* **TEKS BACAAN**
Djawanews – Di Yogyakarta, telah viral mahasiswa tukar setrika dengan makanan yang diketahui pertama kali beredar di media sosial. Lantas bagaimana hal tersebut dapat terjadi, dan bagaimana sikap pemerintah?
Kejadian tersebut diawali oleh seorang pengemudi Ojek Online (Ojol) yang tidak percaya dengan apa yang dibayarkan oleh seorang pemesan Go Food. Pengmudi Ojol tersebut kemudian mengunggah satu hal menarik di tengah lockdown pandemi corona.
Fakta Mahasiswa Tukar Setrika dengan Makanan
Diunggah dari akun Facebook atas nama Fitri Suprasetyo (pada tanggal 19 April 2020), berikut ini unggahan yang menjadi viral tersebut:
“ Cah kos sekitar Gejayan,, jajan Gacoan entek 40rb ,, dibayar nganggo kui. Wis di note ket awal pesen,, tetep dilakokne wong mesake di cancel.. Efek lock doonngg,,
Mesakne lurr
Mugo2 ndang kondusif lurr
Berikut artinya dalam bahasa Indonesia: Anak kos sekitar Gejayan, jajan Gacoan (Nama tempat makan) habis 40rb dibayar dengan menggunakan itu (merujuk pada gambar yang disertakan yaitu gambar setrika). Sudah diberikan note dari awal pesan tetap dilakukan daripada kasian di cancel. Efek lockdown (yang ditulis dalam bahasa slang).
Pesan Tersirat pada Anak Kos di Seluruh Jogja
Merujuk pada anak kos di Jogja, bisa jadi ini adalah pesan tersirat yang mempertanyakan “Bagaimana dengan nasib anak kos?” “Anak kos yang tidak terdata sebagai warga, apakah mereka mendapatkan bantuan?”
Nyatanya listrik anak kos masih saja membayar, namun memang ada beberpa pemilik kos yang ikut membantu mereka memberikan subsidi dan pasokan makanan. Tidak hanya itu, beberapa kampus juga melakukan patungan bagi mahasiswanya.
Bagi mereka yang mendapatkan beruntung sekali. Tapi bagaimana dengan yang tidak?
Oke, saya akan berasumsi pada saat saya menjadi anak kos. Pertama adalah saya seorang mahasiswa luar daerah. Saya pastinya tidak bisa pulang dengan mudah, apalagi dengan harga tiket yang mahal.
Untuk setahun sekali pulang saja kami (anak kos luar Jogja) kadang tidak sanggup pulang, apalagi dalam kondisi mendadak seperti seperti ini. Perjalanan tentunya juga akan memakan waktu, khususnya untuk mahasiswa luar daerah. Jadi, kami akan tetap berada disini, di Jogja. Kami akan bertahan hidup seadanya dengan barang yang kami miliki.
“Kenapa tidak Meminta Orang Tua?”
Ada dua jawaban disini, pertama adalah orang tua kami tidak semuanya mampu.

Data yang termuat dalam sebuah dataset
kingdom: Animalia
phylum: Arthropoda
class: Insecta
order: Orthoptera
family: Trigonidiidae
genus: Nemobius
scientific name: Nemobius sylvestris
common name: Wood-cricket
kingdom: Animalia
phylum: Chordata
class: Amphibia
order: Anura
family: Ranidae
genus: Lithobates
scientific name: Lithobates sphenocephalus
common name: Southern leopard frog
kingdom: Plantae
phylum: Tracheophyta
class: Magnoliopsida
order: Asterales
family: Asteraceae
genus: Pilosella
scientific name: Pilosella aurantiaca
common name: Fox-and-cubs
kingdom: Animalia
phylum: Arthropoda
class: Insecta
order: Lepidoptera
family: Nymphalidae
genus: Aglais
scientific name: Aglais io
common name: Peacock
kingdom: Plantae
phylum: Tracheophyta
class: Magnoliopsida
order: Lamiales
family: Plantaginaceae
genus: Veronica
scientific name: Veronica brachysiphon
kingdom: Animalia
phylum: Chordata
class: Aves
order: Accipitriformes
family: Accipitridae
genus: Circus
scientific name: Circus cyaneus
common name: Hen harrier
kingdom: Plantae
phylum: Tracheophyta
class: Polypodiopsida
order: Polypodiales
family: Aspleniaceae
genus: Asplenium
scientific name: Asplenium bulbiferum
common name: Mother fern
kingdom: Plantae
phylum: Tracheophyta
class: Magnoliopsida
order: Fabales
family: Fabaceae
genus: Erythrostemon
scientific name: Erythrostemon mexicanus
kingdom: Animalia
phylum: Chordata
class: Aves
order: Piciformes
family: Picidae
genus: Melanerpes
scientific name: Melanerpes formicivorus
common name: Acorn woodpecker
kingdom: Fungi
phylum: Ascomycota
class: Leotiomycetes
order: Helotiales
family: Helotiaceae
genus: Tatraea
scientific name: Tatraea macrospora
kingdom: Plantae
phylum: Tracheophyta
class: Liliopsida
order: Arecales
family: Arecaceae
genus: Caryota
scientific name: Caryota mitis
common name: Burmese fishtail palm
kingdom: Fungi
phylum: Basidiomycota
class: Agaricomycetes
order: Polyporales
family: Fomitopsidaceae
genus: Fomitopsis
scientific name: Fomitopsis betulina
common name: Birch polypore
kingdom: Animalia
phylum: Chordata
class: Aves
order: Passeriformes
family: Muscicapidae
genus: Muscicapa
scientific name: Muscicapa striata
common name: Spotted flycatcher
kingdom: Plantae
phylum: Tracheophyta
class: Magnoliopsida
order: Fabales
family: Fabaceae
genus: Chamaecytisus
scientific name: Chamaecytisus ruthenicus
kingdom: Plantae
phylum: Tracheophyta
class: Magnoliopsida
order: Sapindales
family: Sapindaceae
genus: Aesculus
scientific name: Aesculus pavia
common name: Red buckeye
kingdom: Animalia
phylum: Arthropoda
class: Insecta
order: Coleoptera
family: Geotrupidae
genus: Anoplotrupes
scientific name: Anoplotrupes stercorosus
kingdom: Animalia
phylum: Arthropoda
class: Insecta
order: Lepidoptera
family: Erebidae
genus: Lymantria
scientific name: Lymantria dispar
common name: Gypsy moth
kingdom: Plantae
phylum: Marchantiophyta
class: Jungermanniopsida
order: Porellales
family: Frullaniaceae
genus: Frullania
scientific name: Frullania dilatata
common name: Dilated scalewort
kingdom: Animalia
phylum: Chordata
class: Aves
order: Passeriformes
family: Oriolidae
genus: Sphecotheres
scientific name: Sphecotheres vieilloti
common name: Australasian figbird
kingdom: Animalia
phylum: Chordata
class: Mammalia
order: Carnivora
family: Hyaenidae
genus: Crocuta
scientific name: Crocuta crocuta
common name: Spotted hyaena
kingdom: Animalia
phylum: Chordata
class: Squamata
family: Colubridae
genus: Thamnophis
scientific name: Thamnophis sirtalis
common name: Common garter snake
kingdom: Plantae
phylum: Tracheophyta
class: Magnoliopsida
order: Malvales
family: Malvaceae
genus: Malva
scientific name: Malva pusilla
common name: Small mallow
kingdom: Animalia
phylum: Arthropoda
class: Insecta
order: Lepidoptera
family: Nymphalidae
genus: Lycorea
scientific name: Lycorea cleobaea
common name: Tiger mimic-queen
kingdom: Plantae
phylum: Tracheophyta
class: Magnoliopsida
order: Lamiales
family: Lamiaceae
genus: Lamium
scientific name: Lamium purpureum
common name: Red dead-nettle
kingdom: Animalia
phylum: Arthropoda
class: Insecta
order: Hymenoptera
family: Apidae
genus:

* **PETUNJUK PENGERJAAN**
A - Jawablah pertanyaan tentang teks mengenai mahasiswa yang menukar setrika dengan makanan.
(i) Pada tanggal berapa unggahan di akun Facebook atas nama Fitri Suprasetyo dibuat?
(ii) Berapa jumlah jajan Gacoan yang dibayar dengan setrika?
(iii) Selain pemilik kos, pihak mana yang disebut melakukan patungan bagi mahasiswanya?
B - Lanjutkan teks tentang mahasiswa yang menukar setrika dengan makanan, mulai setelah kalimat terakhir yang tercantum.
Data tersebut merupakan bahan yang terpisah dari teks bacaan.

* **JAWABAN ANDA**
A -
(i) 19 April 2020.
(ii) 40rb.
(iii) Beberapa kampus.

B -
Kedua adalah kami gengsi menjadi peminta.
Saya masih ingat sekali banyak kawan mahasiswa yang mencari uang untuk bekerja paruh waktu, terutama untuk membiayai kuliahnya. Pastinya, orang yang pernah menjadi mahasiswa paham dengan hal ini, berjuang yang bahkan menjadikan kuliah kami molor karena; bangun kesiangan, lantaran malamnya harus bekerja paruh waktu.
Lalu, Apakah Pemerintah Memiliki Solusi?
Bantuan pemerintah saat ini yang saya ketahui adalah potongan listrik dan bantuan dana. Tapi apakah bantuan tersebut sampai? Apakah sosialisasi tersebut terdengar sampai ke tataran yang paling bawah seperti gelandangan, pengemis, dan anak kos yang kadang kuota pun tidak mampu beli?
Mungkin akan banyak yang menertawakan opini ini, karena hanya sebatas asumsi. Namun, ada baiknya bagi Anda yang berpikiran seperti itu untuk sesekali main dengan mahasiswa jenis tersebut.
Akan ada banyak sekali Bung, dari mereka yang berpura pura survive. Padahal dalam hati mereka ada kegelisahan, disuruh pulang sama orang tua yang sudah semakin renta, apalah daya cita cita?
Pandemi menyisakan banyak cerita, mulai dari yang bahagia, yang lucu, dan yang kejam. Ketiga frasa tersebut pernah saya baca di mana, entahlah, yang jelas tiga frasa itu selalu ada dikala pendemi ini ada.
Belajar dari mahasiswa tukar setrika dengan makanan di Jogja, pesannya bagi para pengusaha agar bersabarlah karena kami mahasiswa paruh waktu juga membutuhkan kalian. Bertahanlah dalam pandemi ini meski “kamu dan aku tidak pernah ada yang membantu”.